Desire Lines: Principle of Least Action. One unifying theme here, borrowed from physics, is that where we see return on investment, our work aligns with the principle of least action. If our controls and approach can align with the natural "happy path" for our employees and our customers then that will likely provide the maximum returns over time. Another concept is desire lines, if you consistently see an actual or attempted engineer or end user behavior (particularly in a complex environment) then you should find that and make that a secure path. This is like the, perhaps apocryphal, stories of only paving public walkways after the patterns of walking (and wearing away grass) have been observed in practice.
Chaos Engineering. Creating random failures in a complex environment teaches engineers and other parts of the system to build for assumed failure. In an environment of large enough scale you likely don’t need to introduce such failures, they’ll happen anyway and the best design is to not try to avoid them (although you should not let per unit failure exceed efficiency expectations) but, rather, make resilience a system not a component goal.
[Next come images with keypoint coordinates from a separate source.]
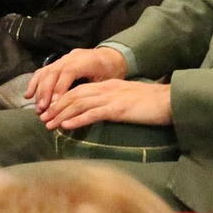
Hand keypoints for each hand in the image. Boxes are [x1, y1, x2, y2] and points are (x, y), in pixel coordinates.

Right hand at [26, 45, 125, 113]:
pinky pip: (43, 71)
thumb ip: (92, 90)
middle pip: (54, 72)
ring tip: (38, 107)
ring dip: (39, 90)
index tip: (54, 104)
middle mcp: (72, 57)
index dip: (60, 88)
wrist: (111, 57)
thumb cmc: (111, 72)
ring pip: (46, 71)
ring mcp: (64, 59)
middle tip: (43, 110)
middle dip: (46, 92)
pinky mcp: (58, 62)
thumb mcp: (107, 81)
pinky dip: (35, 83)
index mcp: (86, 60)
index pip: (68, 72)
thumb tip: (77, 107)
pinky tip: (28, 95)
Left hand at [39, 79, 172, 130]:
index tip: (50, 110)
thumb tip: (99, 111)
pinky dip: (77, 120)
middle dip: (56, 107)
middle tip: (42, 118)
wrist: (169, 100)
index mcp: (109, 85)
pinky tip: (66, 127)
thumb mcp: (129, 99)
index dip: (62, 100)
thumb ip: (113, 102)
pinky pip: (93, 113)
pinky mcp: (118, 109)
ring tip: (48, 124)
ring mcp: (112, 98)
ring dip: (61, 114)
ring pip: (79, 103)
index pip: (79, 90)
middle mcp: (107, 89)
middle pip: (74, 95)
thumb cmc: (152, 102)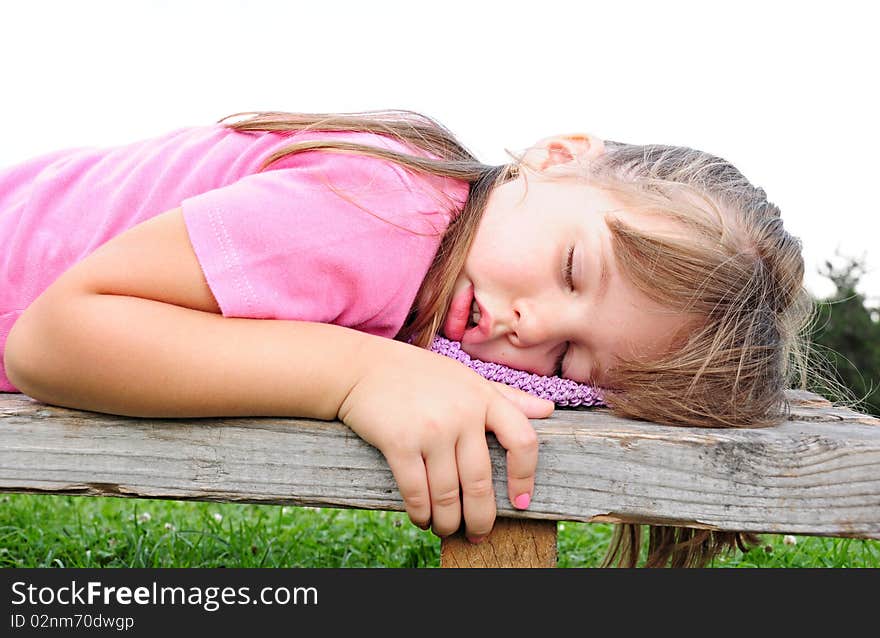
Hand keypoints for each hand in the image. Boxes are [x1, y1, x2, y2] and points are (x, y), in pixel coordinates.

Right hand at [337, 338, 553, 540]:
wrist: (361, 367)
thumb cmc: (418, 374)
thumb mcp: (466, 378)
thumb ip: (507, 396)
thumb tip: (548, 411)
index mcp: (483, 396)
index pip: (523, 440)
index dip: (525, 477)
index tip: (520, 503)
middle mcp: (462, 413)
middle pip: (481, 480)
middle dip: (481, 517)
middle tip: (478, 534)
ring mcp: (431, 429)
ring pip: (448, 493)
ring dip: (447, 521)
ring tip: (445, 529)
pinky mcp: (399, 442)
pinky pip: (417, 492)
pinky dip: (421, 513)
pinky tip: (421, 519)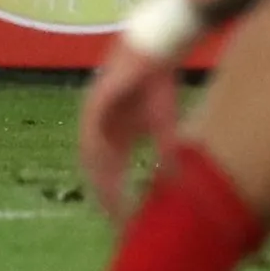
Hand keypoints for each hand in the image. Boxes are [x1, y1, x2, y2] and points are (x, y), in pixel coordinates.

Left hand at [77, 39, 180, 221]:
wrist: (154, 48)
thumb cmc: (158, 81)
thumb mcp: (164, 121)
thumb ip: (167, 148)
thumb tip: (178, 179)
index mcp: (113, 136)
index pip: (110, 173)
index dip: (118, 196)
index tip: (128, 220)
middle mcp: (98, 130)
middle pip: (97, 171)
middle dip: (107, 197)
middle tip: (119, 222)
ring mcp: (93, 117)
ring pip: (91, 158)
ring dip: (101, 182)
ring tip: (113, 205)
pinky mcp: (96, 103)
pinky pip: (92, 135)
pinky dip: (99, 156)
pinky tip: (108, 173)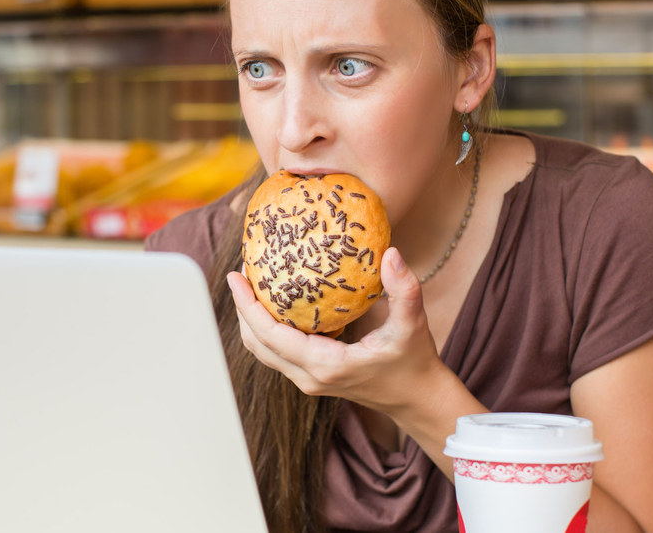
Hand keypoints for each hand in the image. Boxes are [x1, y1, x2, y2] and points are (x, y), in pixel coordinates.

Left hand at [227, 247, 445, 414]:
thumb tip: (391, 254)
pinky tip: (275, 301)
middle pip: (257, 343)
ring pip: (264, 350)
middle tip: (240, 272)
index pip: (270, 335)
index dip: (247, 305)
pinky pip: (279, 351)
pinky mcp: (313, 376)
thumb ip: (404, 290)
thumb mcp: (413, 325)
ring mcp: (308, 379)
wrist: (417, 399)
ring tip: (251, 283)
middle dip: (242, 308)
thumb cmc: (415, 363)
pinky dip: (268, 328)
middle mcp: (309, 376)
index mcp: (325, 364)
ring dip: (252, 319)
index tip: (235, 276)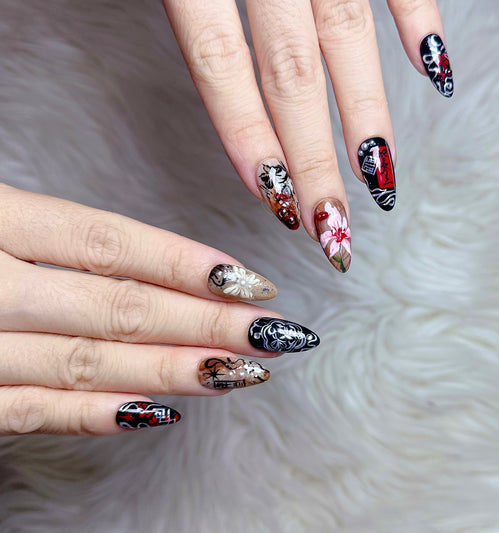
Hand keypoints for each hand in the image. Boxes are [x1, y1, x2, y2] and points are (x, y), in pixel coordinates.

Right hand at [0, 183, 318, 435]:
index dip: (188, 264)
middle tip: (273, 333)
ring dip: (173, 370)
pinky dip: (98, 415)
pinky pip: (33, 412)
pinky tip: (159, 411)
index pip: (112, 243)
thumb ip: (55, 229)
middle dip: (207, 323)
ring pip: (88, 363)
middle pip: (120, 306)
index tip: (253, 284)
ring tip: (239, 372)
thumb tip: (151, 260)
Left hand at [163, 0, 452, 272]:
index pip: (220, 67)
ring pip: (346, 35)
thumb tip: (197, 98)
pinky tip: (432, 69)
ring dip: (367, 113)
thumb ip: (167, 23)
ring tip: (381, 179)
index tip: (275, 203)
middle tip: (332, 228)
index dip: (246, 137)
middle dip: (313, 160)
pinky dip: (419, 19)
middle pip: (289, 75)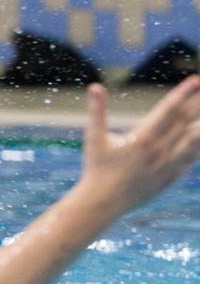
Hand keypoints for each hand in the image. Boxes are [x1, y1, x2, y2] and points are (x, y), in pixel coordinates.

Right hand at [77, 77, 199, 215]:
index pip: (168, 110)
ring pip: (194, 141)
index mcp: (142, 138)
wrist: (102, 203)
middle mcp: (159, 150)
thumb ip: (97, 110)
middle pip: (185, 122)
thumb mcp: (94, 137)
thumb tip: (94, 86)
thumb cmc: (96, 168)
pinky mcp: (170, 178)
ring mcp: (167, 165)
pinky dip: (196, 147)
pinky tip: (197, 141)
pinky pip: (190, 159)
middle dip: (196, 105)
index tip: (195, 80)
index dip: (182, 93)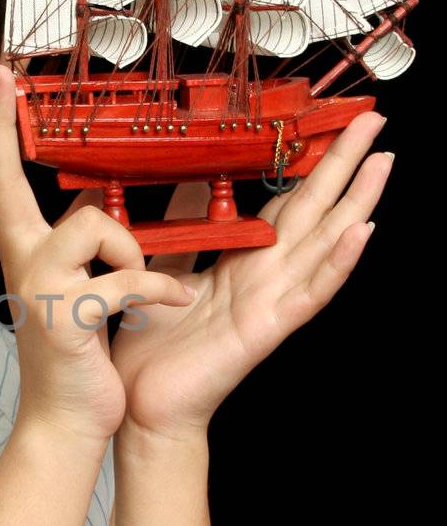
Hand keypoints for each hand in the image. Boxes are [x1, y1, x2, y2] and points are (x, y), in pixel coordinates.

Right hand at [0, 62, 195, 441]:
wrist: (67, 420)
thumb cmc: (75, 354)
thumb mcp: (80, 285)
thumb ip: (86, 240)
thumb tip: (100, 191)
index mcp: (26, 250)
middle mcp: (21, 261)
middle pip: (1, 180)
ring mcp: (39, 288)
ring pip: (94, 224)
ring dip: (131, 253)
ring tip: (135, 289)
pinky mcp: (68, 317)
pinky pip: (129, 281)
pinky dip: (160, 294)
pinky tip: (173, 306)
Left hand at [108, 110, 392, 439]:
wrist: (142, 406)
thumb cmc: (154, 349)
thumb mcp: (164, 268)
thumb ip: (187, 226)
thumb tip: (196, 178)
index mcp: (244, 263)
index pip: (287, 202)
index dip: (310, 164)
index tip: (332, 123)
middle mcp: (267, 278)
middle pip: (316, 211)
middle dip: (346, 166)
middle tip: (374, 119)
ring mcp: (273, 304)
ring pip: (325, 244)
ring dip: (357, 203)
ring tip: (383, 163)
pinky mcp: (268, 331)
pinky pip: (309, 294)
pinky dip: (337, 264)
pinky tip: (360, 234)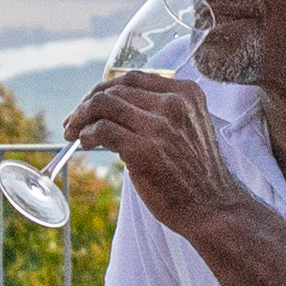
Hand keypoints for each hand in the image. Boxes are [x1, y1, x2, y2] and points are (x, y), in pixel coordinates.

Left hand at [64, 71, 248, 231]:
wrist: (213, 206)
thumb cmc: (196, 172)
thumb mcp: (187, 127)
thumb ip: (159, 111)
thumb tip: (113, 107)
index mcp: (185, 93)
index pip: (132, 78)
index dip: (104, 89)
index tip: (89, 103)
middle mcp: (174, 104)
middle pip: (114, 89)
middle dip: (87, 104)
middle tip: (73, 121)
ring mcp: (159, 126)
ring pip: (103, 105)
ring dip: (81, 118)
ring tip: (74, 133)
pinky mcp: (144, 150)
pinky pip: (102, 130)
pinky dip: (87, 135)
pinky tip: (85, 144)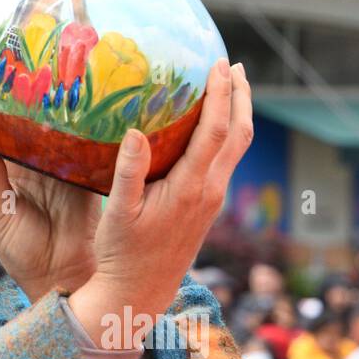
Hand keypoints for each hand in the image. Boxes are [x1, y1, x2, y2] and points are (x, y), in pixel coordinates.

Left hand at [0, 57, 101, 302]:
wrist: (60, 278)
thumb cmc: (24, 252)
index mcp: (1, 167)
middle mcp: (26, 157)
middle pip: (11, 111)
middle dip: (3, 78)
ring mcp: (54, 161)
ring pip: (43, 119)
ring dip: (39, 90)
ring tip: (31, 54)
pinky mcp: (81, 171)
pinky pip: (77, 142)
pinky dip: (75, 119)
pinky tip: (74, 91)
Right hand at [86, 59, 252, 321]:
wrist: (139, 293)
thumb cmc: (122, 253)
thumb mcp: (118, 212)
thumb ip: (129, 171)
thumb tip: (136, 131)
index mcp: (190, 188)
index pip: (215, 132)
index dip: (221, 95)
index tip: (219, 65)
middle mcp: (209, 191)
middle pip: (239, 135)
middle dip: (240, 97)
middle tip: (233, 65)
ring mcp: (211, 200)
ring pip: (236, 148)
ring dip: (237, 113)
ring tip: (230, 85)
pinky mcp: (206, 206)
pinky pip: (225, 160)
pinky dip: (226, 133)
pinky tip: (210, 125)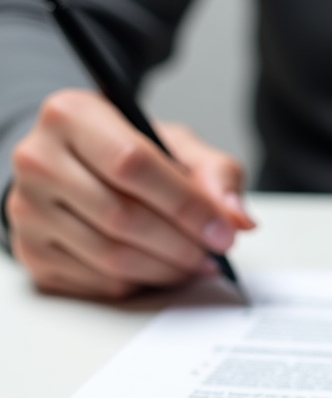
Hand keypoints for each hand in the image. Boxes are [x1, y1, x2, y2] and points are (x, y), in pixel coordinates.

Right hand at [5, 88, 254, 298]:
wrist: (79, 168)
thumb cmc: (131, 154)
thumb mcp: (179, 147)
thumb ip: (217, 175)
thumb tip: (238, 219)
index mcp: (71, 115)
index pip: (133, 165)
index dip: (187, 206)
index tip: (223, 231)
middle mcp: (37, 159)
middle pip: (123, 217)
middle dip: (182, 244)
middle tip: (214, 253)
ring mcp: (27, 209)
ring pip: (113, 257)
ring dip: (168, 269)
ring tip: (195, 262)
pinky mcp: (33, 253)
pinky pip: (100, 282)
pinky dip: (142, 282)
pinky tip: (160, 267)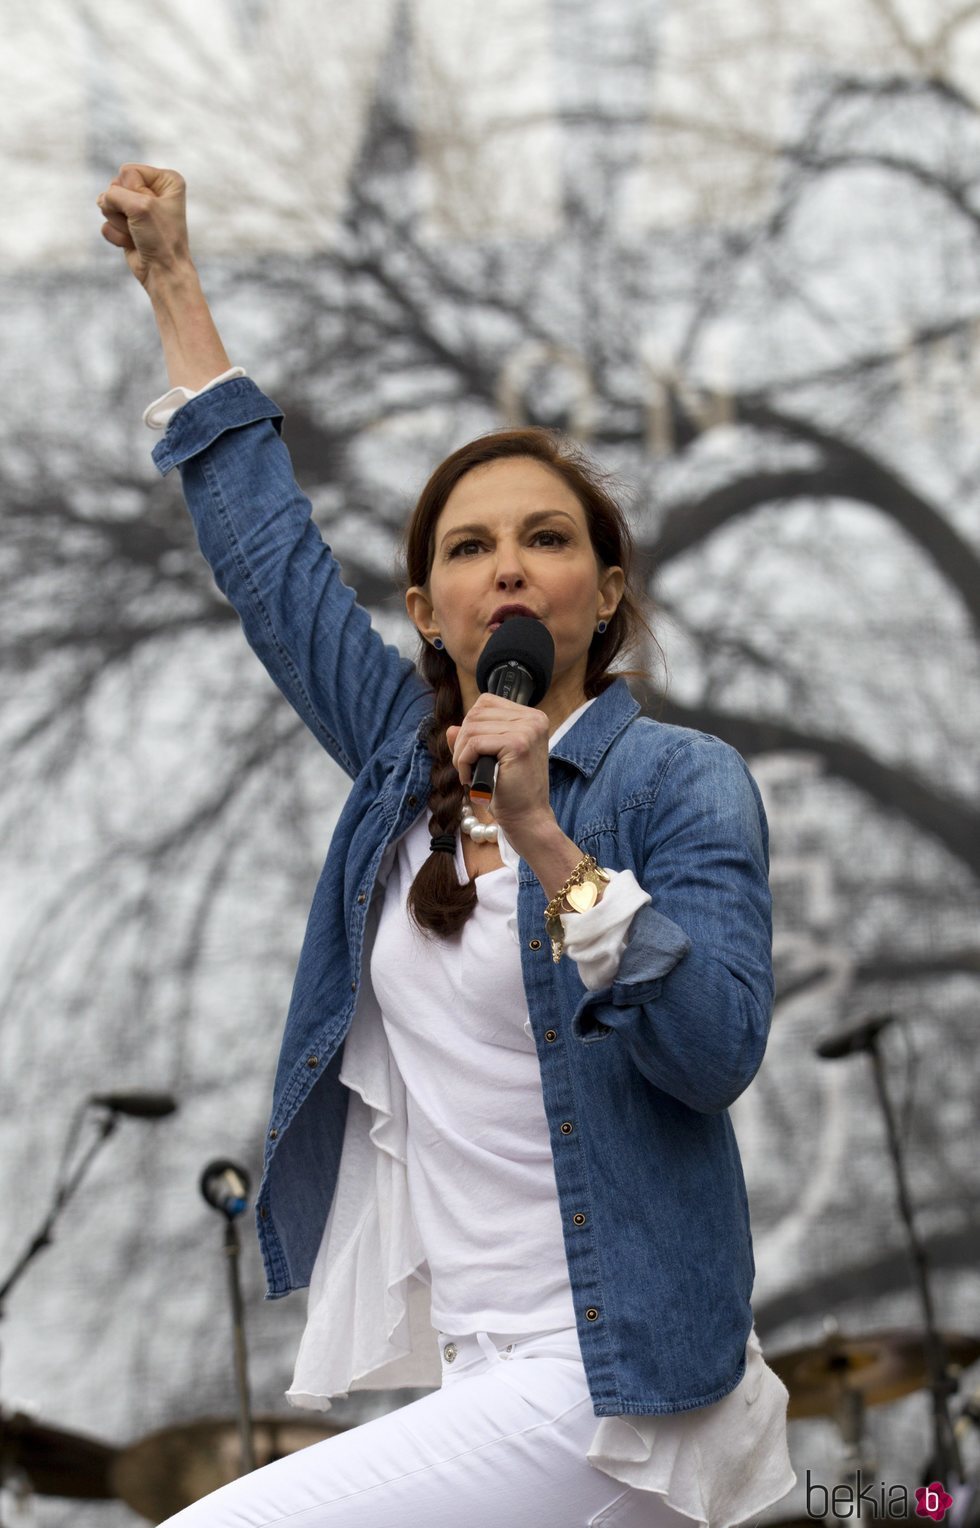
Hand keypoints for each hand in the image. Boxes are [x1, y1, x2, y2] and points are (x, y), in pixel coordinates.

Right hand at [96, 163, 191, 287]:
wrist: (163, 272)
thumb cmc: (160, 238)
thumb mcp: (139, 206)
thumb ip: (113, 193)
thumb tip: (101, 200)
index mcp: (166, 180)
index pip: (128, 171)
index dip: (133, 192)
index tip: (150, 210)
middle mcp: (153, 191)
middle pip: (116, 186)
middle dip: (124, 208)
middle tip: (142, 224)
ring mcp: (138, 208)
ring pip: (108, 204)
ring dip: (120, 223)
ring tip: (138, 234)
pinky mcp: (127, 224)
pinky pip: (107, 222)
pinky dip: (117, 235)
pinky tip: (133, 243)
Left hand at [446, 694, 554, 843]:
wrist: (527, 819)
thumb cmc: (509, 791)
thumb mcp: (489, 759)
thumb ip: (472, 740)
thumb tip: (451, 729)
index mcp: (531, 717)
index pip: (486, 703)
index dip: (470, 727)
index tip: (472, 754)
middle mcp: (534, 719)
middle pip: (476, 713)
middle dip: (462, 742)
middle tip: (467, 768)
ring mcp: (528, 729)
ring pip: (472, 727)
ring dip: (461, 754)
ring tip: (470, 775)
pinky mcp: (518, 744)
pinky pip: (474, 743)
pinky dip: (464, 762)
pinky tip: (471, 779)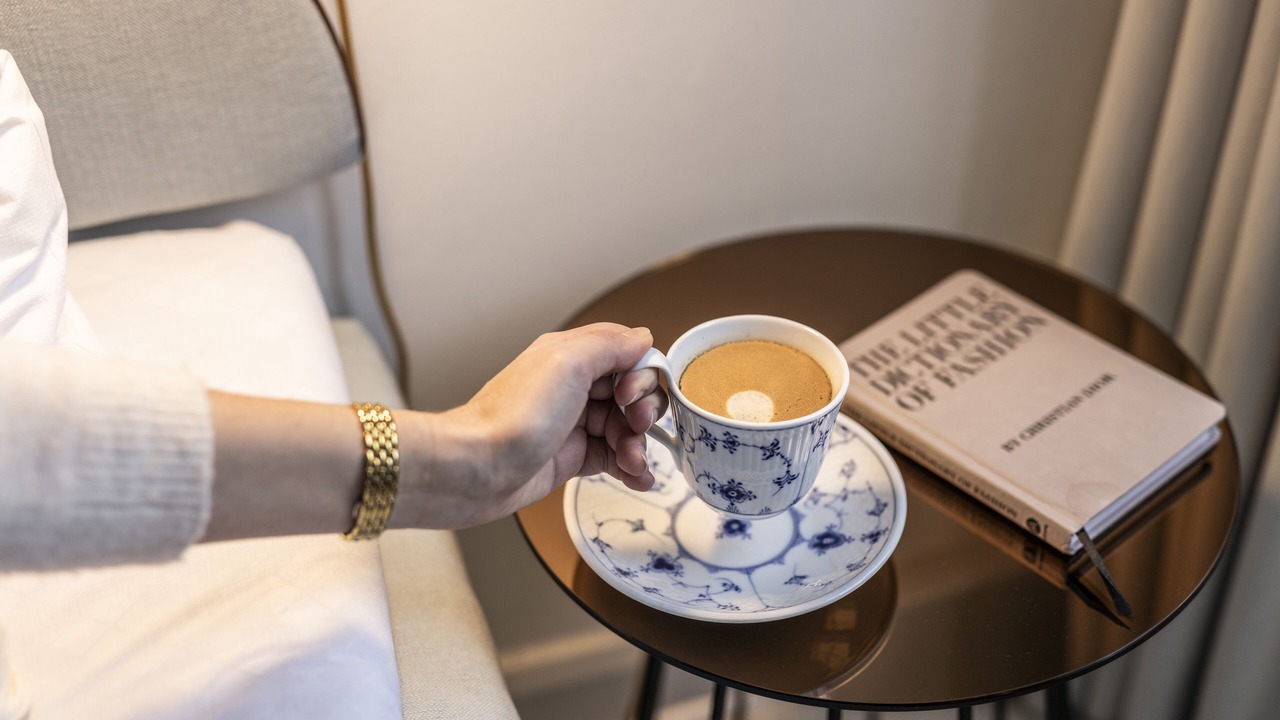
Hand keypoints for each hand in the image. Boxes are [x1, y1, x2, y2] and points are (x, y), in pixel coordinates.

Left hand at [396, 323, 667, 528]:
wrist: (475, 470)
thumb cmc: (511, 417)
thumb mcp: (567, 363)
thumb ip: (610, 345)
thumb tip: (643, 339)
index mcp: (571, 355)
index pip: (628, 355)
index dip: (641, 376)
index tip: (630, 396)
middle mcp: (573, 387)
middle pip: (632, 394)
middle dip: (643, 413)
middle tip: (633, 427)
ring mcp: (573, 423)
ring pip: (625, 428)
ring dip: (638, 445)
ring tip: (632, 463)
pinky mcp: (571, 457)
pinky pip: (614, 458)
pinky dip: (631, 468)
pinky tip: (638, 478)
5Ys and Blame-free Post-mortems. The final aspect of good design is the ultimate feedback loop of looking for the root cause of the root cause (the system cause) when an event or close-call has occurred. Follow the 5Y’s approach: asking "why?" until you can get no further is crucial. This needs the psychological safety of blame-free post-mortems to do this well. It is also important to remember that human error is not an explanation but rather something to be explained. Most of the time when I've seen claims of human error as an incident cause I have, when digging deeper, been amazed at how well the humans have actually been performing in the face of bad design to keep the incident levels less numerous.
Bottom line: complexity is not the enemy of security. Bad design is. All useful things are complex at some level of abstraction. To wish the complexity away is to fail to apply good design to deal with it.